Report the count of lines in the entries below that contain "nose", and leave out everything else.
Segment Start: INPUT DATA
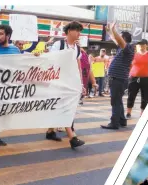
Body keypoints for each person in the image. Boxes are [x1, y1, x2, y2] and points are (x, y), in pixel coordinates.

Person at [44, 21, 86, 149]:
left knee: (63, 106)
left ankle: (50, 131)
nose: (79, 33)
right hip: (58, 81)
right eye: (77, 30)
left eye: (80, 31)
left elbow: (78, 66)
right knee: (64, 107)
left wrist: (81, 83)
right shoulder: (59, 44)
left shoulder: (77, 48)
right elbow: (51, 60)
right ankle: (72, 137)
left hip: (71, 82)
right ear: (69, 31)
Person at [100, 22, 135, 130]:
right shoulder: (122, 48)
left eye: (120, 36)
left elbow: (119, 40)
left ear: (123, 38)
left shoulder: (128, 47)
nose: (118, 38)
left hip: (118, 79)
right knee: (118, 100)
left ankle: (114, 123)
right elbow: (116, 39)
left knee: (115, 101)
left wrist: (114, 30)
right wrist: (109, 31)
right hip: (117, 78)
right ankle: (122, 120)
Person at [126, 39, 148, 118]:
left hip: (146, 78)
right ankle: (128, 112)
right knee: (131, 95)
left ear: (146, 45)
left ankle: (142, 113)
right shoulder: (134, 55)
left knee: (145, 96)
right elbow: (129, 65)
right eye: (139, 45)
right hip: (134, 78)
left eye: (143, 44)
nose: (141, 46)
Segment End: INPUT DATA
Segment Start: INPUT DATA
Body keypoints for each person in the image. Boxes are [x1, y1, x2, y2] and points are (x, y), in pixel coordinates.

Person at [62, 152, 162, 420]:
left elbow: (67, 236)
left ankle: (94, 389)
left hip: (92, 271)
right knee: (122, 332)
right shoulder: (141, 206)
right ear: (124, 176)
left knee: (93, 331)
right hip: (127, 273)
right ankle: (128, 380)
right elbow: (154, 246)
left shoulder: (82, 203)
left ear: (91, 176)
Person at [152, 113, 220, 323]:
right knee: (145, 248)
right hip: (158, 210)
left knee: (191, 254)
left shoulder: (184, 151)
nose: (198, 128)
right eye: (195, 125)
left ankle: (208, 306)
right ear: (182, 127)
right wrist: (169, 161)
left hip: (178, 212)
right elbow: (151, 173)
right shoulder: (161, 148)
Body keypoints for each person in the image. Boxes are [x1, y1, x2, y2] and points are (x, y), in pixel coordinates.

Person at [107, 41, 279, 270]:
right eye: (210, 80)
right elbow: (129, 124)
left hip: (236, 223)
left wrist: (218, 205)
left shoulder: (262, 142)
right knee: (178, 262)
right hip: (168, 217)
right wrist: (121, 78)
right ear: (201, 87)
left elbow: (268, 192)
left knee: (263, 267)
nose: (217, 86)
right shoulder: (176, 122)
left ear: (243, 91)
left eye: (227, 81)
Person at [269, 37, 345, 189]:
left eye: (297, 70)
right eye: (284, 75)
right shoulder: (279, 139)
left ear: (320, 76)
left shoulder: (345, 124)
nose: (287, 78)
Segment End: INPUT DATA
Segment Start: INPUT DATA
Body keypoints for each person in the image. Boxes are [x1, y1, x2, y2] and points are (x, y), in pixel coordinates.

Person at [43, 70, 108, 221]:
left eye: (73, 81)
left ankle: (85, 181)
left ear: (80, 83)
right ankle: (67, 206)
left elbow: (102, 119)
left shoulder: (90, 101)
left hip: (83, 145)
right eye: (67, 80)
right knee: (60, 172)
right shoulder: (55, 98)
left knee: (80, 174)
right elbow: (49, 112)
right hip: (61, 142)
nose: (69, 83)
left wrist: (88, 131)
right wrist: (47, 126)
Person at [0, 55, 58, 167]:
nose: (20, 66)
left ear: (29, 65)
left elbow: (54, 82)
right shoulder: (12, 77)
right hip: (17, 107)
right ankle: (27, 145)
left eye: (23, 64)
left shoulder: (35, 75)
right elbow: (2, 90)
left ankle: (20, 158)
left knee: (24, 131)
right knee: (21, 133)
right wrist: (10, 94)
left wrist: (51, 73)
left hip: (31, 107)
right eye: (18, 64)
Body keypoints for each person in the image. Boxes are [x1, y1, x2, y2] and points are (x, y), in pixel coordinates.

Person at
Segment End: INPUT DATA
ANSWER FOR THE TASK → 8